Three females at 2000 mg/kg showed a stomach and right lateral lobe of the liver grown together with the diaphragm. No macroscopic abnormalities were noted in the other animals at 2000 mg/kg, including the female found dead on Day 4.

Applicant's summary and conclusion

Interpretation of results:
Category 5 based on GHS criteria
Conclusions:
The oral LD50 value of Tall oil diethylenetriamine imidazoline in Wistar rats was established to exceed 2000 mg/kg body weight.
According to the OECD 423 test guideline, the LD50 cut-off value was considered to be 2500 mg/kg body weight.
Executive summary:

Assessment of acute oral toxicity with Tall oil diethylenetriamine imidazoline in the rat (Acute Toxic Class Method).

The study was carried out based on the guidelines described in:

OECD No.423 (2001) "Acute Oral Toxicity, Acute Toxic Class Method"

Commission Regulation (EC) No 440/2008, B1 tris: "Acute Oral Toxicity, Acute Toxic Class Method"

EPA, OPPTS 870.1100 (2002), "Acute Oral Toxicity"

JMAFF guidelines (2000) including the most recent partial revisions.

 

Initially, Tall oil diethylenetriamine imidazoline was administered by oral gavage to three female Wistar rats at 300 mg/kg body weight. In a stepwise procedure additional groups of females were dosed at 300 and 2000 mg/kg body weight. All animals were subjected to daily observations and weekly determination of body weight. Macroscopic examination was performed on the day of death or after terminal sacrifice (Day 15).

 

One female at 2000 mg/kg was found dead on Day 4. No (further) mortality occurred at 300 and 2000 mg/kg.

 

Clinical signs observed during the study period were as follows:

300 mg/kg:

Hunched posture, piloerection, lethargy, uncoordinated movements, rales, lean appearance and/or ptosis between Days 1 and 2; one female showed hunched posture and rales throughout the observation period, along with lean appearance and piloerection on Day 15.

2000 mg/kg:

Hunched posture, piloerection and/or lethargy between Days 1 and 5.

 

One female at 300 mg/kg showed body weight loss throughout the observation period. Other animals at 300 mg/kg showed normal body weight gain.
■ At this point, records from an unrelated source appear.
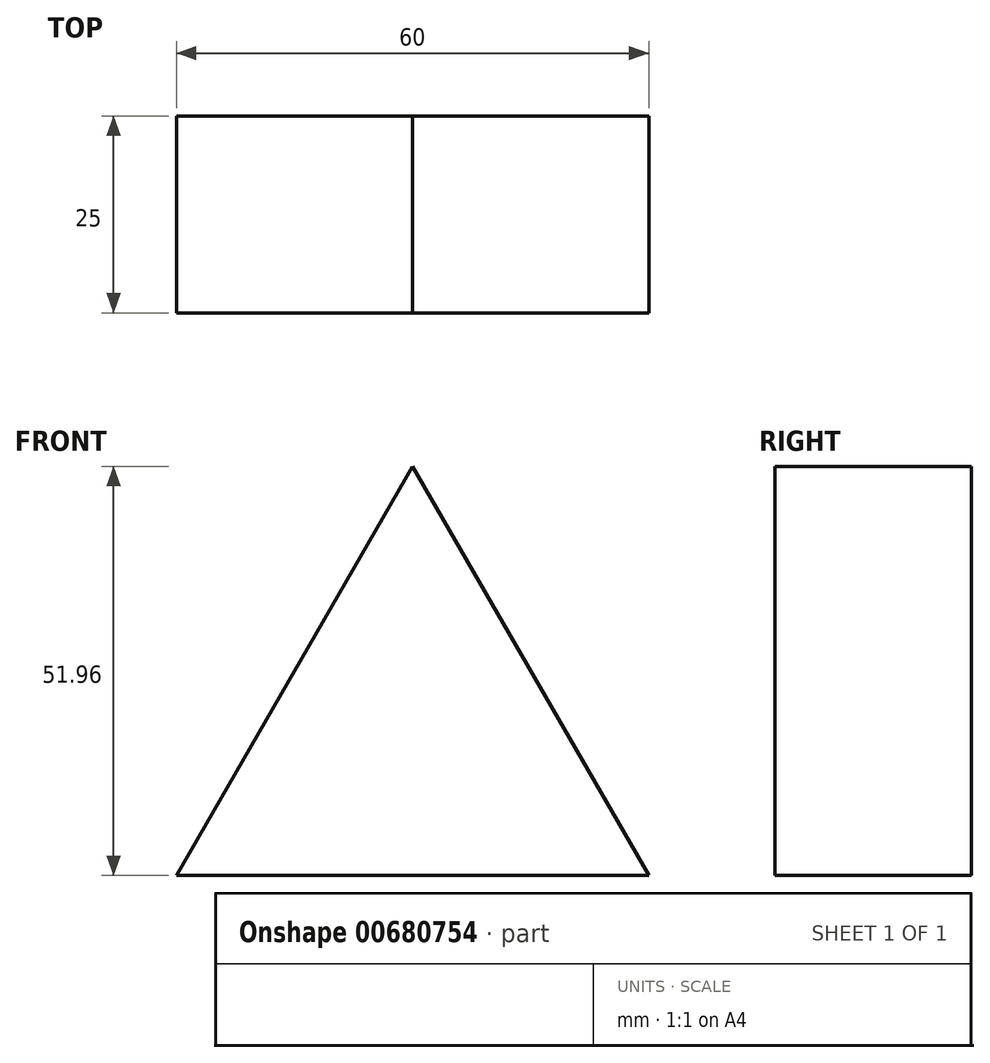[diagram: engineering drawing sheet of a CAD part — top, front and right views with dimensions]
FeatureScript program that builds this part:
annotation { "Feature Type Name" : "Feature", "Feature Type Description" : "" }
export const myFeature = defineFeature(function(context is Context, id is Id, definition is map)
    precondition{}
    {
        {
            var Q0;
            Q0=qCreatedBy(makeId("Front.planeOp"),FACE);
            var sketch = newSketch(context, id + "F0", { "sketchPlane" : qUnion([Q0])});
            skLineSegment(sketch, "E0", {"start": v(0, 0) * mm, "end": v(30, 0) * mm});
            skLineSegment(sketch, "E1", {"start": v(0, 0) * mm, "end": v(-30, 0) * mm});
            skLineSegment(sketch, "E2", {"start": v(-30, 0) * mm, "end": v(0, 51.96) * mm});
            skLineSegment(sketch, "E3", {"start": v(0, 51.96) * mm, "end": v(30, 0) * mm});
            skSolve(sketch);
        }
        {
            var Q0;
            Q0=makeQuery(id+"F0.imprint","IMPRINT",FACE,{"disambiguationData":[TD([[makeQuery(id+"F0.imprint","IMPRINT",EDGE,{"derivedFrom":sQuery(id+"F0.wireOp",EDGE,"E0")}),1.0]])]});
            extrude(context, id + "F1", {"entities" : qUnion([Q0]), "depth" : 25 * mm, "offsetDistance" : 25 * mm});
        }
    });
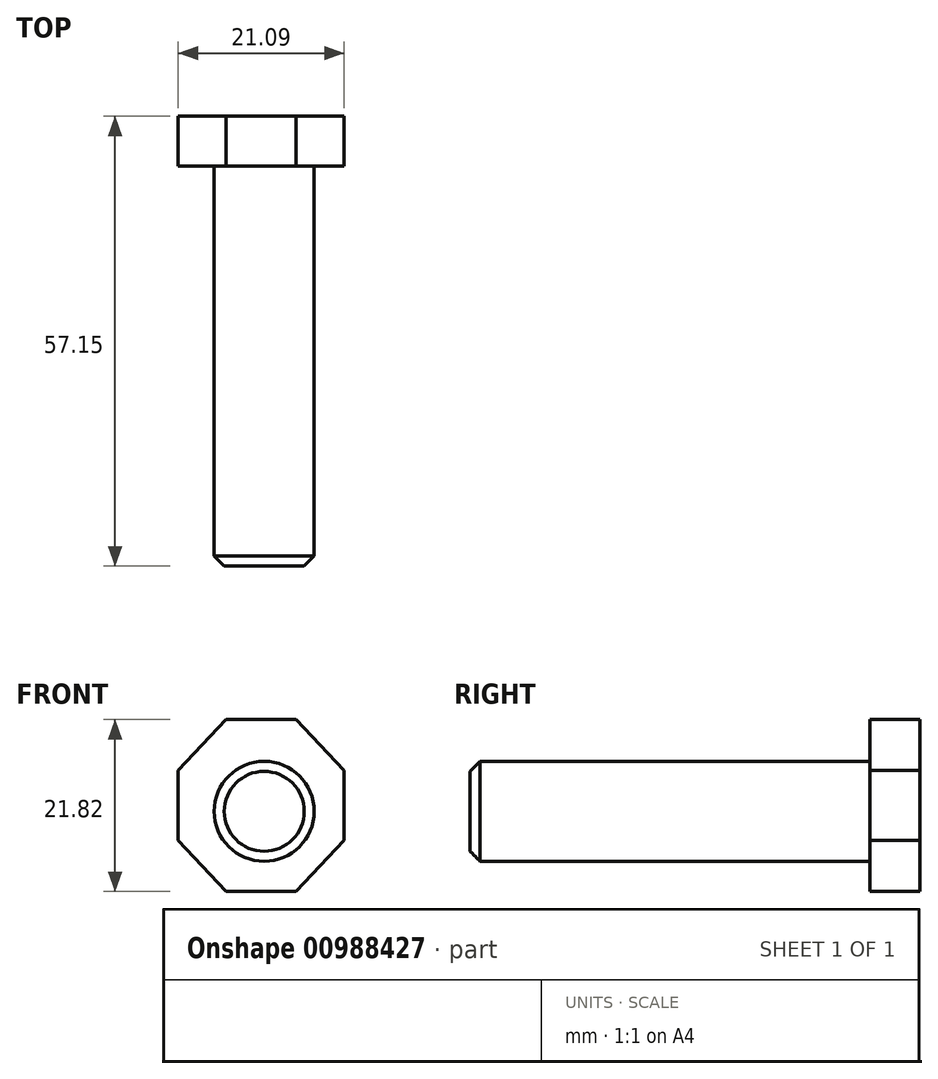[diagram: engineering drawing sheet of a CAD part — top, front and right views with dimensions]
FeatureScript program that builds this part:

One female at 2000 mg/kg found dead on Day 4 showed body weight loss between Days 1 and 4. Three other females at 2000 mg/kg showed no body weight gain or slight body weight loss between Days 1 and 8. Body weight gain among the (other) surviving females at 2000 mg/kg during the (remainder of the) observation period was considered to be normal.

 

One female at 300 mg/kg showed gaseous distension of the gastro-intestinal tract. No further macroscopic abnormalities were noted among other animals at 300 mg/kg.

Three females at 2000 mg/kg showed a stomach and right lateral lobe of the liver grown together with the diaphragm. No macroscopic abnormalities were noted in the other animals at 2000 mg/kg, including the female found dead on Day 4.

No explanation could be found for the differing macroscopic findings between the two treated groups at 2000 mg/kg.

The oral LD50 value of Tall oil diethylenetriamine imidazoline in Wistar rats was established to exceed 2000 mg/kg body weight.

According to the OECD 423 test guideline, the LD50 cut-off value was considered to be 2500 mg/kg body weight.